Hazards - If applied to a relatively dry wound, the patient may experience a
burning sensation, so moistening the dressing will avoid this occurance.
Velband and Crepe
Used in conjunction with each other. The Velband is used to absorb any blood
or fluids secreted from the wound, and to distribute the pressure from the
bandaging, while the Crepe bandage offers support to joints.
For example with knee replacements, two layers of each are applied
alternatively.
Crepe is made from lightweight cotton fabric and possesses elastic properties
to ensure the dressing is held in close proximity to the wound.
The support it offers prevents any change in shape of the tissue due to
swelling or sagging. Also compresses to reduce any swelling.
Hazards - If applied to tightly it could cause restriction of circulation and
impede the arterial flow, so hindering repair or causing nerve damage.
4. Describe in detail passive, active, naso-gastric and chest drains, include:
functions, techniques of preparing, attaching and securing them and hazards.

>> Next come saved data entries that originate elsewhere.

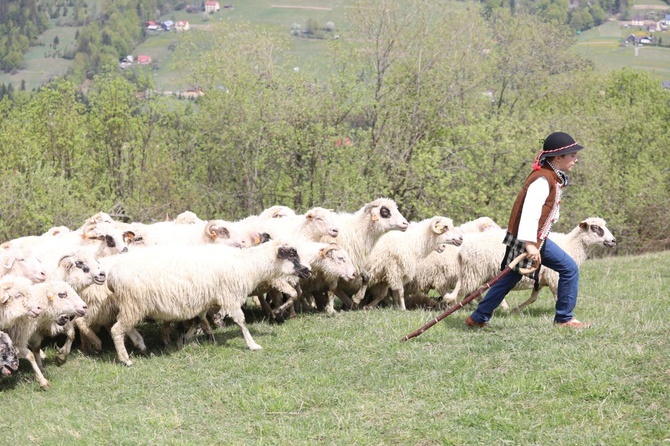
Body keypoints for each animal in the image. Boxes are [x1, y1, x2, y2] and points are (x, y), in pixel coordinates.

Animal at [107, 240, 312, 366]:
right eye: (292, 254)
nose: (308, 271)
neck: (247, 265)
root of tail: (111, 275)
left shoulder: (205, 300)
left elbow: (198, 320)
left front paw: (185, 340)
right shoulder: (229, 295)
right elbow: (241, 321)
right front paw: (253, 345)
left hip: (131, 305)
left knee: (124, 326)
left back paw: (140, 343)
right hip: (133, 303)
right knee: (116, 329)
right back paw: (126, 359)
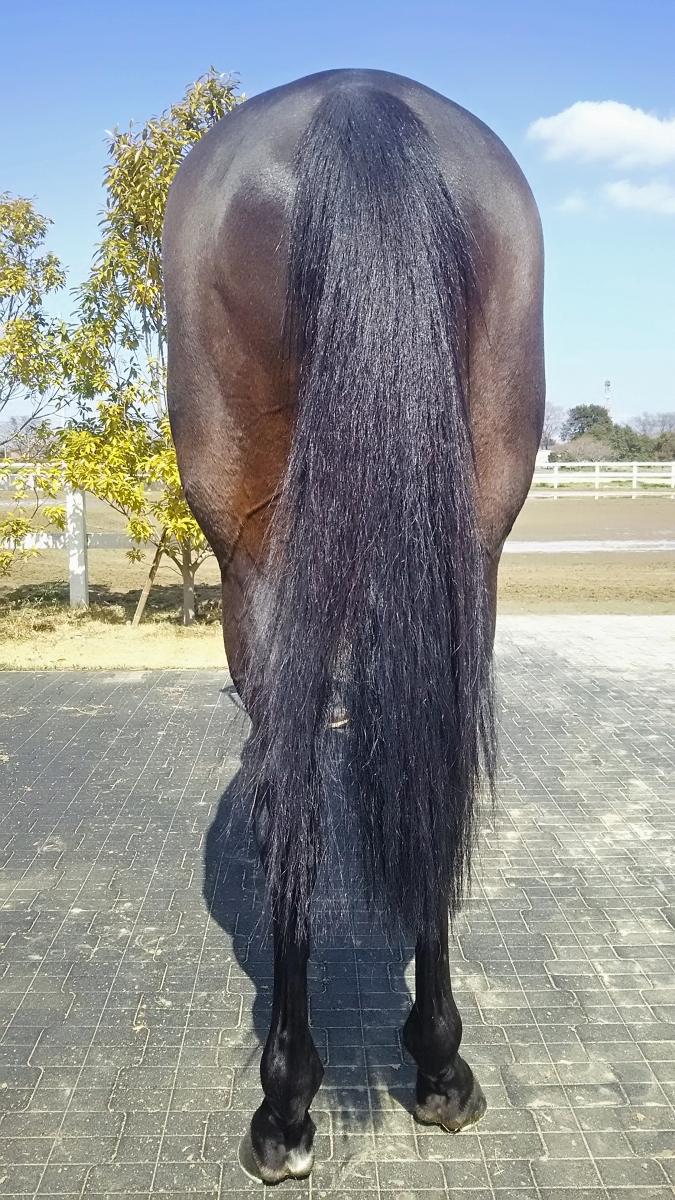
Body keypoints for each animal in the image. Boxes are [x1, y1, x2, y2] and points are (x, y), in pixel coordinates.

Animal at [163, 68, 544, 1183]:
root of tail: (359, 98)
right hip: (473, 536)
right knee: (437, 767)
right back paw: (440, 1067)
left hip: (254, 556)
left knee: (287, 794)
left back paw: (285, 1105)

Chest drains (underwater seal)
This drain is used for the pleural cavity. It is used to ensure air, blood, pus
and any other fluid can drain away, but at the same time, stops air or fluid
returning to the pleural space. This could detroy the negative pressure which
the lung needs to inflate.
Two chest drainage tubes are used. One at the top of the lung to drain air and
one at its base to drain fluid.
The drainage bottle which must be placed at a level lower than the chest, has
an inlet for the drain, which ends below the saline seal in the bottle, and an
outlet or vent portal in its cap.
A one-way valve mechanism provided by the water seal, stops air and fluid
escaping from the pleural cavity, and with gravity, and the postive pressure
that breathing produces, means it can not return.
If a patient needs to be moved, the drain can be held above chest height and
the tube can be clamped, but only for short periods of time. If left too long,
the patient can suffer from tension pneumothorax.

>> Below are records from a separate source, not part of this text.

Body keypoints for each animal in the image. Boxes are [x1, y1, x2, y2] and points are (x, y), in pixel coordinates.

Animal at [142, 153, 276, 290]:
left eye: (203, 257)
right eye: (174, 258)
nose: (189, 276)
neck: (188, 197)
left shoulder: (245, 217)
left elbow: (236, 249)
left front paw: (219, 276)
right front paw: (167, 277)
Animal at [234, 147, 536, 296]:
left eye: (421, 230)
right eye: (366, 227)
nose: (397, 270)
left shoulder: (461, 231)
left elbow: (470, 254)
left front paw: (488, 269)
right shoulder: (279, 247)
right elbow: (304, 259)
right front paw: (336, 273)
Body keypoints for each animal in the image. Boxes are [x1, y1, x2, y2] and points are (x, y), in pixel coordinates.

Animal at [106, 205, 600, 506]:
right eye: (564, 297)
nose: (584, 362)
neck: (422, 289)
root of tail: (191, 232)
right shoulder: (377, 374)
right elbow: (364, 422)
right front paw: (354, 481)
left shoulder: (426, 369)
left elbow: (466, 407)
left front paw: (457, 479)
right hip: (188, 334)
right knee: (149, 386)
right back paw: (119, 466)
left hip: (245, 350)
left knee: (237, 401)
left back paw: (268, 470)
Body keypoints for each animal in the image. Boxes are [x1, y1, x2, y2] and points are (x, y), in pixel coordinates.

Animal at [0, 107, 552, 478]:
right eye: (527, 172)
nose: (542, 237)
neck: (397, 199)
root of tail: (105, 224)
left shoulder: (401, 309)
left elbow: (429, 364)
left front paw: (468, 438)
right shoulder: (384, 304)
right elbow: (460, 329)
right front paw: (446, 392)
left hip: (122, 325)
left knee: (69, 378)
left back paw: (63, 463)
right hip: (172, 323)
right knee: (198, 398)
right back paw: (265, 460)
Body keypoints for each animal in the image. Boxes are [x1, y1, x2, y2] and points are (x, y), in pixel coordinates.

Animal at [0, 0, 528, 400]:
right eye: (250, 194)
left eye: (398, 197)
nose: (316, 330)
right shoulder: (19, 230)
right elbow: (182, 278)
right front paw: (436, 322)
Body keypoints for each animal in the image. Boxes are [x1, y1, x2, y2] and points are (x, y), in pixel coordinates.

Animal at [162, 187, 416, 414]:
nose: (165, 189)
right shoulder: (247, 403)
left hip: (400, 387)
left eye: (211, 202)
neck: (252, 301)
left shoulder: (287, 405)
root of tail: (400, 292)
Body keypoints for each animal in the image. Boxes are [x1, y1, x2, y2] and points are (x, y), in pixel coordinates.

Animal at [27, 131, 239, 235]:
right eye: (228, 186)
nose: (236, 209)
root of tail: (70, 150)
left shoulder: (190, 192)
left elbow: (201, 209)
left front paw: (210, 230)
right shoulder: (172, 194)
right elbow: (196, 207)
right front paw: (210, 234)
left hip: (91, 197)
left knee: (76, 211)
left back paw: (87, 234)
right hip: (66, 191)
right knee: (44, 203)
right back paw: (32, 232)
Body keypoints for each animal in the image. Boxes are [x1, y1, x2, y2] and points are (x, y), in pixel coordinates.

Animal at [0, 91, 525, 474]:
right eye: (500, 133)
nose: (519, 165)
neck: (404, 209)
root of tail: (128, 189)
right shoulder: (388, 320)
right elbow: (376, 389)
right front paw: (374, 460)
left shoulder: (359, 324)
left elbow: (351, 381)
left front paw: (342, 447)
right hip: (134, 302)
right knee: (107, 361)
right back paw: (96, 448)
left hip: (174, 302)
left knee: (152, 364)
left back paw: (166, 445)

This is because gas can enter the pleural cavity, but because it cant escape the
intrapleural pressure increases.
This means the lungs can not function correctly, which in turn effects the
respiration and cardiac systems, so could be life threatening.
Active
A vacuum within a sealed container is attached to the drain. Its the
subatmospheric pressure which draws the fluids away, via the tubing. They are
inserted by a sharp metal probe, which is attached to the drainage tubing.

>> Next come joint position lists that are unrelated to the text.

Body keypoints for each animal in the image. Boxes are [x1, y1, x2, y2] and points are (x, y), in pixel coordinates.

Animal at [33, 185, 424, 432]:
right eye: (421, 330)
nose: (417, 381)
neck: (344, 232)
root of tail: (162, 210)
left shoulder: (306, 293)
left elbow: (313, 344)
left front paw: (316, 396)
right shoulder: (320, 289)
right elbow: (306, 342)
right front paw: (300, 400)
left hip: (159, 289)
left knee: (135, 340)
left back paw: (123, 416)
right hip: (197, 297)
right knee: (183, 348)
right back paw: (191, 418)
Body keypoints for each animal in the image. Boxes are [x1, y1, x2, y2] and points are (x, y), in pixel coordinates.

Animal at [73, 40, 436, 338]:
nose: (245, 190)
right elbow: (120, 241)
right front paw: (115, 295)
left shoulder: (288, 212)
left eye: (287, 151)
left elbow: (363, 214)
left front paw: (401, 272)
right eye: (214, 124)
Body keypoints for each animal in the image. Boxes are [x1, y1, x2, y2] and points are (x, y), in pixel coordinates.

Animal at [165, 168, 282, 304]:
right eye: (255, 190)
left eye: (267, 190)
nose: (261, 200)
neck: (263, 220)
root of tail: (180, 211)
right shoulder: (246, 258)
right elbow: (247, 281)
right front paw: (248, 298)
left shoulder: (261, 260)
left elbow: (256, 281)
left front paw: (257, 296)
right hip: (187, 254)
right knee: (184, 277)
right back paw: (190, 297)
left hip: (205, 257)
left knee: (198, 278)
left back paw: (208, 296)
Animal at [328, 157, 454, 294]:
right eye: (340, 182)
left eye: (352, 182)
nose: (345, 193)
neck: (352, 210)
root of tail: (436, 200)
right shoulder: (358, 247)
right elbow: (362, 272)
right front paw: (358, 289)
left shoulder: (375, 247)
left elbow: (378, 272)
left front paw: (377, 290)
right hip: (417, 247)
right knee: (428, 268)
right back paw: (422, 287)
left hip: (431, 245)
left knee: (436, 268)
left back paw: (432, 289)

Once in place this is cut off and discarded. The drain is sometimes stitched in
place on the patients skin, but not in orthopaedic surgery. Examples of this
would be the Exu-drain or the Redivac drains.
Hazards - May become dislodged or displaced. Surrounding tissue can grow
into the drains, making removal difficult.
Passive
This is similar to the active drain but the fluids flow freely into the drainage
container, and instead of a vacuum, gravity or capillary action is used. For
example the Soft drain and the Portex corragated wound drain.
Other passive drains allow free drainage into the dressing.
Hazards - If container is not kept lower than the patient at all times, fluids
could return into the wound.
Naso-gastric
This is a tube which is placed in the Intestinal tract, via the patients nose, to
remove fluid and gas, obtain a specimin of gastric contents, or occasionally
used for administration of medications or feedings.
The Naso-gastric (NG) tube is kept in the fridge to make it more pliable and
easy to handle. It is lubricated with KY jelly.
The tip of the patients nose is tilted back and the tube aligned to enter the
nostril. The mouth is opened to view the tube at the back, and magill forceps
used to feed the tube down the oesophagus and stomach, until it reaches the
Intestinal tract.
A bile bag is attached, and when the gastric fluid enters the bag, this confirms
the tube is in the correct place.
The NG tube is then secured to the nose to make sure it does not become
dislodged.
Hazards - Fluid volume deficit, including dry skin, mucous membranes, and
decreased urinary output.
Pulmonary complications, because coughing and clearing the pharynx can be
impaire.
Irritation of the mucous membrane, sore throats.